I’m sure everyone has read the email which circulates regularly, with the message that people are in our lives for a specific reason. I don’t remember the exact words but you will know the one I mean. Now I seem to remember it says that friends enter our lives for either a reason, a season or a lifetime. I think that’s a really nice way to look of it instead of labelling people as “fair weather” friends. So in a nutshell, you have those friends who come into our lives when we need them, but only stay until that need has passed. This would be friends who you work with, who never become friends out of work and you loose contact when one or the other leaves the work place. Then you have the friends who are in your life for a considerable amount of time, but all seasons come to a natural end and so is the same with this type of friendship. Maybe this would cover friends at school or University. You share a big part of your life but then when life takes the next turn, your friendships change. Then, once in a while, your lucky enough to find a friend who stays in your life forever. The friend that you can move away from but still be as close to. The friend who would travel to the ends of the earth to help you at 3am for what ever reason.

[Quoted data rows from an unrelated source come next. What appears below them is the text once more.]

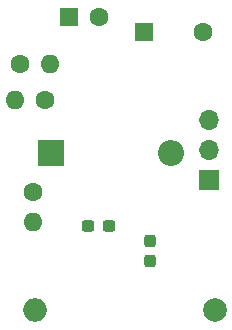
<source format=gbr>
%TF.GenerationSoftware,KiCad,Pcbnew,7.0.1*%
%TF.CreationDate,2023-05-04T19:00:15-07:00*%
%TF.ProjectId,LM2597-Adj,4c4d3235-3937-42d4-9164-6a2e6b696361,rev?*%
%TF.SameCoordinates,Original*%
%TF.FileFunction,Soldermask,Bot*%
%TF.FilePolarity,Negative*%
%FSLAX46Y46*%
G04 Gerber Fmt 4.6, Leading zero omitted, Abs format (unit mm)*
G04 Created by KiCad (PCBNEW 7.0.1) date 2023-05-04 19:00:15*
%MOMM*%
%LPD*%
G01*
G04 APERTURE LIST*
G04 Aperture macros list*
%AMRoundRect*
0 Rectangle with rounded corners*
0 $1 Rounding radius*
0 $2 $3 $4 $5 $6 $7 $8 $9 X,Y pos of 4 corners*
0 Add a 4 corners polygon primitive as box body*
4,1,4,$2,$3,$4,$5,$6,$7,$8,$9,$2,$3,0*
0 Add four circle primitives for the rounded corners*
1,1,$1+$1,$2,$3*
1,1,$1+$1,$4,$5*
1,1,$1+$1,$6,$7*
1,1,$1+$1,$8,$9*
0 Add four rect primitives between the rounded corners*
20,1,$1+$1,$2,$3,$4,$5,0*
20,1,$1+$1,$4,$5,$6,$7,0*
20,1,$1+$1,$6,$7,$8,$9,0*
20,1,$1+$1,$8,$9,$2,$3,0*%
G04 Aperture macros list end*
%ADD10R,2.200000X2.200000*%
%ADD11O,2.200000X2.200000*%
%ADD12R,1.600000X1.600000*%
%ADD13C,1.600000*%
%ADD14O,1.600000X1.600000*%
%ADD15R,1.700000X1.700000*%
%ADD16O,1.700000X1.700000*%
%ADD17C,2.000000*%
%ADD18O,2.000000X2.000000*%
%ADD19RoundRect,0.237500X-0.300000X-0.237500X0.300000X-0.237500X0.300000X0.237500X-0.300000X0.237500X0*%
%ADD20RoundRect,0.237500X0.237500X-0.300000X0.237500X0.300000X-0.237500X0.300000X-0.237500X-0.300000X0*%
G04 APERTURE END LIST*
D10*
%TO.C,D1*%
X163481551Y-78100872D03*
D11*
X173641551Y-78100872D03*
%TD*%
D12*
%TO.C,C5*%
X171376915Y-67848426D03*
D13*
X176376915Y-67848426D03*
%TD*%
%TO.C,R2*%
X160878104Y-70559999D03*
D14*
X163418104Y-70559999D03*
%TD*%
D15*
%TO.C,J1*%
X176855208Y-80352770D03*
D16*
X176855208Y-77812770D03*
X176855208Y-75272770D03*
%TD*%
D17*
%TO.C,L1*%
X177322931Y-91424700D03*
D18*
X162082931Y-91424700D03*
%TD*%
D13*
%TO.C,R3*%
X162966823Y-73632401D03*
D14*
X160426823Y-73632401D03*
%TD*%
D13*
%TO.C,R1*%
X161916011Y-81436855D03*
D14*
X161916011Y-83976855D03*
%TD*%
D12*
%TO.C,C4*%
X165038265Y-66577536D03*
D13*
X167538265Y-66577536D03*
%TD*%
D19*
%TO.C,C1*%
X166639562Y-84246054D03*
X168364562Y-84246054D03*
%TD*%
D20*
%TO.C,C3*%
X171893108Y-87255557D03*
X171893108Y-85530557D03*
%TD*%
M02*

</source>
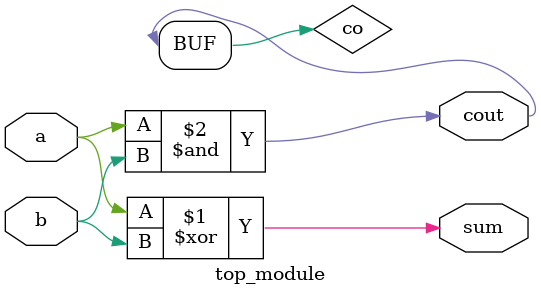
<source format=sv>
module top_module (
  input a,
  input b,
  output sum,
  output cout
);

  // Declare internal wire for the carry-out
  wire co;

  // Implement half adder logic
  assign sum = a ^ b;
  assign co = a & b;

  // Output assignments
  assign cout = co;
endmodule

</source>
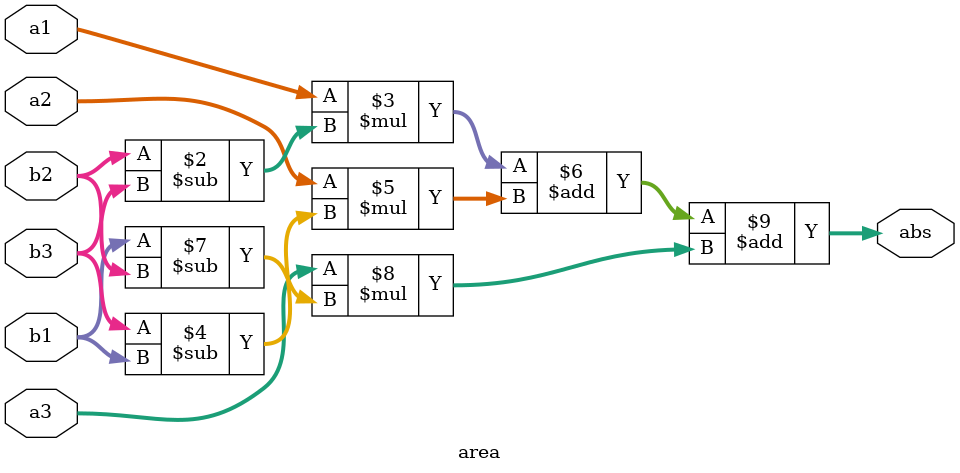
<source format=v>
module sinal (
  input [9:0] a1,
  input [9:0] b1,
  input [9:0] a2,
  input [9:0] b2,
  input [9:0] a3,
  input [9:0] b3,
  input [9:0] a,
  input [9:0] b,
  output reg S
  );
  
  wire signed [20:0] X;
  wire signed [20:0] X1;
  wire signed [20:0] X2;
  wire signed [20:0] X3;
  
  area a(a1, b1, a2, b2, a3, b3, X);
  area b(a, b, a2, b2, a3, b3, X1);
  area c(a1, b1, a, b, a3, b3, X2);
  area d(a1, b1, a2, b2, a, b, X3);
  always @ (X, X1, X2, X3) 
  begin
  
    if (X == (X1 + X2 + X3))
    
      begin
        S <= 1;
      end
    else
      begin
        S <= 0;
      end
  end
endmodule

module area (
  input [9:0] a1,
  input [9:0] b1,
  input [9:0] a2,
  input [9:0] b2,
  input [9:0] a3,
  input [9:0] b3,
  output reg [20:0] abs
  );
  always @ ( abs ) begin
    abs <= ((a1*(b2-b3) + (a2*(b3-b1)) + (a3*(b1-b2))));
  end
endmodule

</source>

I find it hard these days to forge friendships because I had the trust completely taken advantage of by a friend I thought was in my life for a lifetime. However, I have made new friends and kept hold of lots of old ones. At this moment in time I would say I only have 1 definite “lifetime” friend, one who I have worked with, got drunk with, talked through my marriage breakup with, live the length of the country from and only see once or twice a year – but it’s always as though we’ve never had great gaps in contact and I see myself as so priveledged to have this kind of friendship. I do however have 3 friends right now who I class as much more than reason, and hope they are not seasonal – but havn’t known them long enough yet to class as “lifetime”. But, as is the natural cycle, we are reaching a joint end of season and as much as we all look forward to what life holds for each one of us, I for one am also a little apprehensive about what will happen to the dynamics of our friendships.

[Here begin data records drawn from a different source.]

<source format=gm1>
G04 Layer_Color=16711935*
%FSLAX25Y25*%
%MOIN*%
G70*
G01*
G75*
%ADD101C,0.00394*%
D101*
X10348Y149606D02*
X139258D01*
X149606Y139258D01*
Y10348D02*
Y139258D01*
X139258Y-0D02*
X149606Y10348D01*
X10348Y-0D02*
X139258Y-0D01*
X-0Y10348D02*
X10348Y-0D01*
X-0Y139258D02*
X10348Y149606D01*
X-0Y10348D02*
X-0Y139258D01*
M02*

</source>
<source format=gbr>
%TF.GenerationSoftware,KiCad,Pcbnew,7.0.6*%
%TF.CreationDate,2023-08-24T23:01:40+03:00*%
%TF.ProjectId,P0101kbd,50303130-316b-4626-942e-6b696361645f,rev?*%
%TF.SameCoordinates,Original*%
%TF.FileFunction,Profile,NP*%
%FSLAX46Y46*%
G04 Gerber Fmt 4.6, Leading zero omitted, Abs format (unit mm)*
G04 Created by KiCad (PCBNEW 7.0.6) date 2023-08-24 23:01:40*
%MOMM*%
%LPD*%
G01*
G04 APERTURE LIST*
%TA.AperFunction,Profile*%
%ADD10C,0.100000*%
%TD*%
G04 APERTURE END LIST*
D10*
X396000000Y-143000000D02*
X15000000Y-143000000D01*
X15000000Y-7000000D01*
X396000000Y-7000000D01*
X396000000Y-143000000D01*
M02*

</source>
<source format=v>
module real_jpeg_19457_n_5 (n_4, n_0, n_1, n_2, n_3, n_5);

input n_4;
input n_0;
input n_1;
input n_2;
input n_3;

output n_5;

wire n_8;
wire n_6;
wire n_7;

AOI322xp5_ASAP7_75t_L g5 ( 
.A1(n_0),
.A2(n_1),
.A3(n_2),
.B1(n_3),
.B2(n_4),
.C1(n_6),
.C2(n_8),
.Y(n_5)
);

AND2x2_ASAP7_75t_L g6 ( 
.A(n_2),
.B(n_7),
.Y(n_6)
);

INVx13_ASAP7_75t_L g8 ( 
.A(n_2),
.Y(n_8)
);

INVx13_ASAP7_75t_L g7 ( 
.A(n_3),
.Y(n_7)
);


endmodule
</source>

Today was the penultimate day where the 4 of us will be in a room together for probably some time if not ever. We met at the Children’s Centre to have a little surprise “Good Luck” party for mumtoj who is hopefully moving to Oz in the next few weeks. We didn’t manage to get her to shed a tear (although admit it, you were close to it when I dropped you home after!), however, I felt a pang of realisation that it’s all change now!! Also in the room was another brilliant friend MummyMatters who is happily 3 months pregnant, about to move (only down the road) and the fantastic BS (who hasn’t been convinced she should Blog yet), who is hoping to go to college in September and then on to Uni to get into nursing. Oh and me, starting work on Monday and so won’t be able to get to all our weekly groups. It’s all change, and all for the good but the chances are some of us will lose touch, if not in the short term then quite possible over time, events in life will make it harder to keep the friendships to what they have been. So, here is my message to my friends, and also to anyone who has lost touch with friends and feels regret:
I love our friendship
Remember the fun times we had, smile at the pictures and laugh with the memories and know that I am sat doing the same.
I hope I touched your life like you did mine, you made a difference and without you my life would be very different now.
It’s sad that sometimes we lose touch with people who mean the world to us, but know this – you mean as much to me now, as you did when we laughed and cried together, you mean as much to me now as the friend I am sharing stories with, and whenever I think of you I hope you are happy and loved with other friends in my place.
Too all my friends, past, present and future I thank you for making me the person I have grown into today, and the person I will become tomorrow.
I have just realised that kind of sounds like I am walking away from my friendships, that’s not the case, I just want you all to know that should life mean we grow apart, well that’s just what life is like and it doesn’t change the fact that you are all, and always will be, in my heart!